#### [Written task]
Echo the lines from the one containing "また、天野貞祐記念館南側の駐輪所および喫煙ボックスは一時的" to the one containing "看板』を設置しまして工事予定をお知らせします。", both included, exactly as they appear.

** Records shown follows **

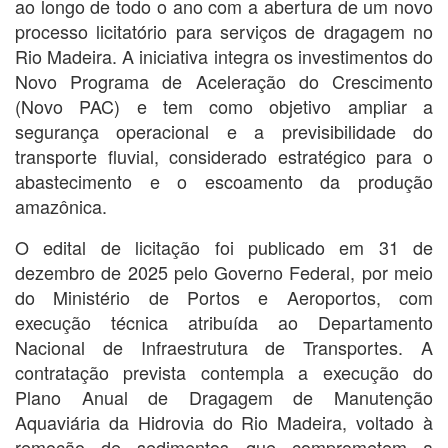
ao longo de todo o ano com a abertura de um novo
processo licitatório para serviços de dragagem no
Rio Madeira. A iniciativa integra os investimentos do
Novo Programa de Aceleração do Crescimento
(Novo PAC) e tem como objetivo ampliar a
segurança operacional e a previsibilidade do
transporte fluvial, considerado estratégico para o
abastecimento e o escoamento da produção
amazônica.
O edital de licitação foi publicado em 31 de
dezembro de 2025 pelo Governo Federal, por meio
do Ministério de Portos e Aeroportos, com
execução técnica atribuída ao Departamento
Nacional de Infraestrutura de Transportes. A
contratação prevista contempla a execução do
Plano Anual de Dragagem de Manutenção
Aquaviária da Hidrovia do Rio Madeira, voltado à
remoção de sedimentos que comprometem a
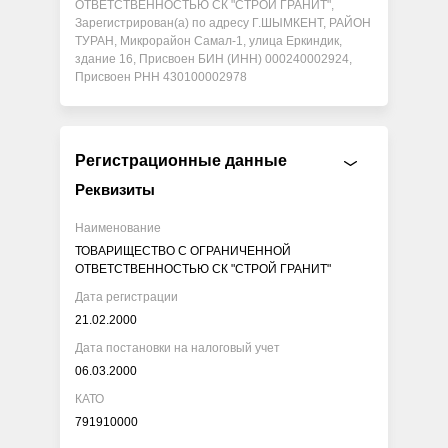
ОТВЕТСТВЕННОСТЬЮ СК "СТРОЙ ГРАНИТ",
Зарегистрирован(а) по адресу Г.ШЫМКЕНТ, РАЙОН
ТУРАН, Микрорайон Самал-1, улица Еркиндик,
здание 16, Присвоен БИН (ИНН) 000240002924,
Присвоен РНН 430100002978
Регистрационные данные
Реквизиты
Наименование
ТОВАРИЩЕСТВО С ОГРАНИЧЕННОЙ
ОТВЕТСТВЕННОСТЬЮ СК "СТРОЙ ГРАНИТ"
Дата регистрации
21.02.2000
Дата постановки на налоговый учет
06.03.2000
КАТО
791910000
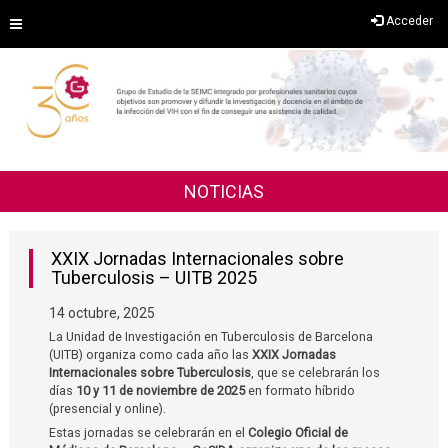
Saltar
Acceder
al
contenido
NOTICIAS
XXIX Jornadas Internacionales sobre
Tuberculosis – UITB 2025
14 octubre, 2025
La Unidad de Investigación en Tuberculosis de Barcelona
(UITB) organiza como cada año las
XXIX Jornadas
Internacionales sobre Tuberculosis
, que se celebrarán los
días
10 y 11 de noviembre de 2025
en formato híbrido
(presencial y online).
Estas jornadas se celebrarán en el
Colegio Oficial de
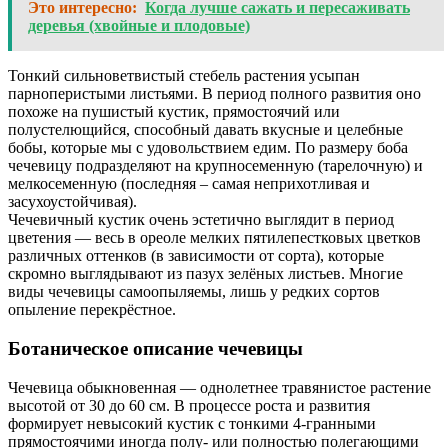
Это интересно:
Когда лучше сажать и пересаживать
деревья (хвойные и плодовые)
Тонкий сильноветвистый стебель растения усыпан
парноперистыми листьями. В период полного развития оно
похоже на пушистый кустик, прямостоячий или
полустелющийся, способный давать вкусные и целебные
бобы, которые мы с удовольствием едим. По размеру боба
чечевицу подразделяют на крупносеменную (тарелочную) и
мелкосеменную (последняя – самая неприхотливая и
засухоустойчивая).
Чечевичный кустик очень эстетично выглядит в период
цветения — весь в ореоле мелких пятилепестковых цветков
различных оттенков (в зависимости от сорта), которые
скромно выглядывают из пазух зелёных листьев. Многие
виды чечевицы самоопыляемы, лишь у редких сортов
опыление перекрёстное.
Ботаническое описание чечевицы
Чечевица обыкновенная — однолетнее травянистое растение
высотой от 30 до 60 см. В процессе роста и развития
формирует невысокий кустик с тонкими 4-гранными
прямостоячими иногда полу- или полностью полегающими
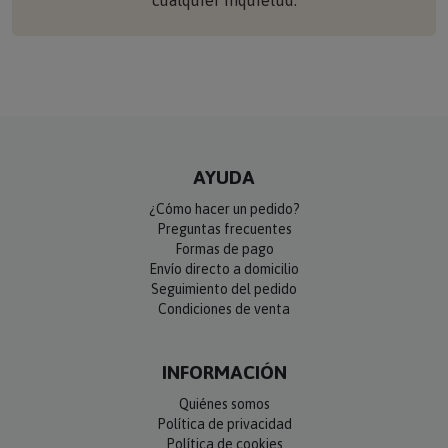
AYUDA
¿Cómo hacer un pedido?
Preguntas frecuentes
Formas de pago
Envío directo a domicilio
Seguimiento del pedido
Condiciones de venta
INFORMACIÓN
Quiénes somos
Política de privacidad
Política de cookies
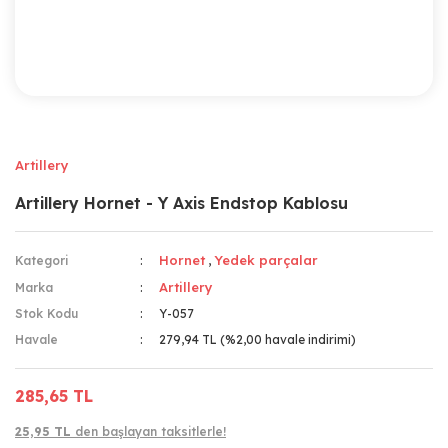
Artillery
Artillery Hornet - Y Axis Endstop Kablosu
Hornet
Yedek parçalar
Kategori
,
Artillery
Marka
Stok Kodu
Y-057
Havale
279,94 TL (%2,00 havale indirimi)
285,65 TL
25,95 TL
den başlayan taksitlerle!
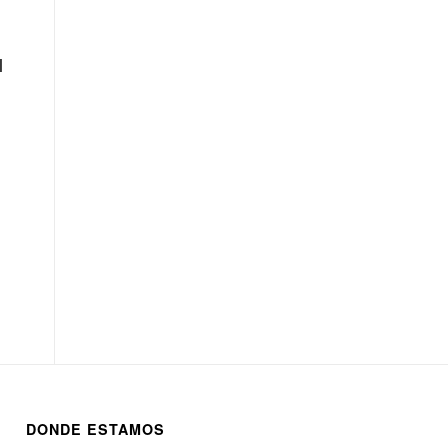
l
DONDE ESTAMOS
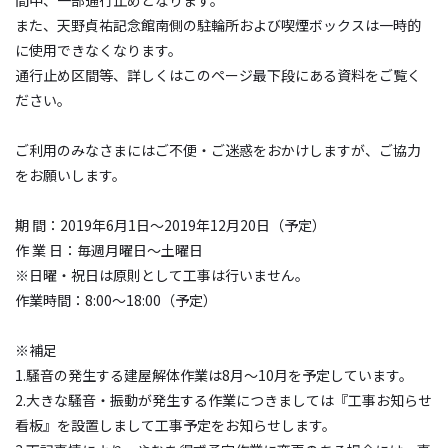
また、天野貞祐記念館南側の駐輪所および喫煙ボックスは一時的
に使用できなくなります。
通行止め区間等、詳しくはこのページ最下段にある資料をご覧く
ださい。
ご利用のみなさまにはご不便・ご迷惑をおかけしますが、ご協力
をお願いします。
期 間：2019年6月1日～2019年12月20日（予定）
作 業 日：毎週月曜日～土曜日
※日曜・祝日は原則として工事は行いません。
作業時間：8:00～18:00（予定）
※補足
1.騒音の発生する建屋解体作業は8月～10月を予定しています。
2.大きな騒音・振動が発生する作業につきましては『工事お知らせ
看板』を設置しまして工事予定をお知らせします。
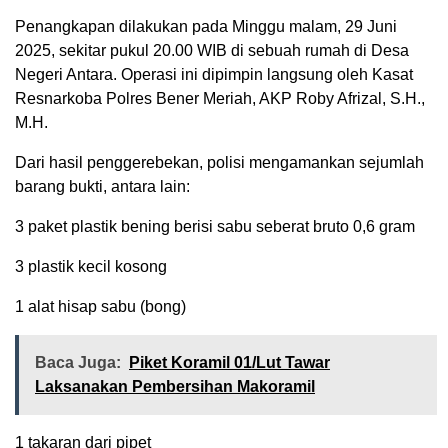
Penangkapan dilakukan pada Minggu malam, 29 Juni
2025, sekitar pukul 20.00 WIB di sebuah rumah di Desa
Negeri Antara. Operasi ini dipimpin langsung oleh Kasat
Resnarkoba Polres Bener Meriah, AKP Roby Afrizal, S.H.,
M.H.
Dari hasil penggerebekan, polisi mengamankan sejumlah
barang bukti, antara lain:
3 paket plastik bening berisi sabu seberat bruto 0,6 gram
3 plastik kecil kosong
1 alat hisap sabu (bong)
Baca Juga:
‎Piket Koramil 01/Lut Tawar
Laksanakan Pembersihan Makoramil
1 takaran dari pipet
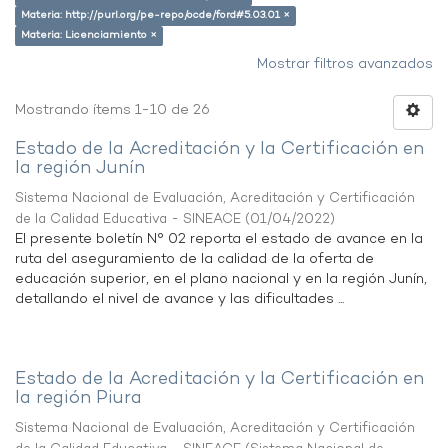
Materia: http://purl.org/pe-repo/ocde/ford#5.03.01 ×
Materia: Licenciamiento ×
Mostrar filtros avanzados
Mostrando ítems 1-10 de 26
Estado de la Acreditación y la Certificación en
la región Junín
Sistema Nacional de Evaluación, Acreditación y Certificación
de la Calidad Educativa - SINEACE
(
01/04/2022
)
El presente boletín N° 02 reporta el estado de avance en la
ruta del aseguramiento de la calidad de la oferta de
educación superior, en el plano nacional y en la región Junín,
detallando el nivel de avance y las dificultades ...
Estado de la Acreditación y la Certificación en
la región Piura
Sistema Nacional de Evaluación, Acreditación y Certificación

** End of Records shown **

#### [Exercise output]
また、天野貞祐記念館南側の駐輪所および喫煙ボックスは一時的
に使用できなくなります。
通行止め区間等、詳しくはこのページ最下段にある資料をご覧く
ださい。
ご利用のみなさまにはご不便・ご迷惑をおかけしますが、ご協力
をお願いします。
期 間：2019年6月1日～2019年12月20日（予定）
作 業 日：毎週月曜日～土曜日
※日曜・祝日は原則として工事は行いません。
作業時間：8:00～18:00（予定）
※補足
1.騒音の発生する建屋解体作業は8月～10月を予定しています。
2.大きな騒音・振動が発生する作業につきましては『工事お知らせ
看板』を設置しまして工事予定をお知らせします。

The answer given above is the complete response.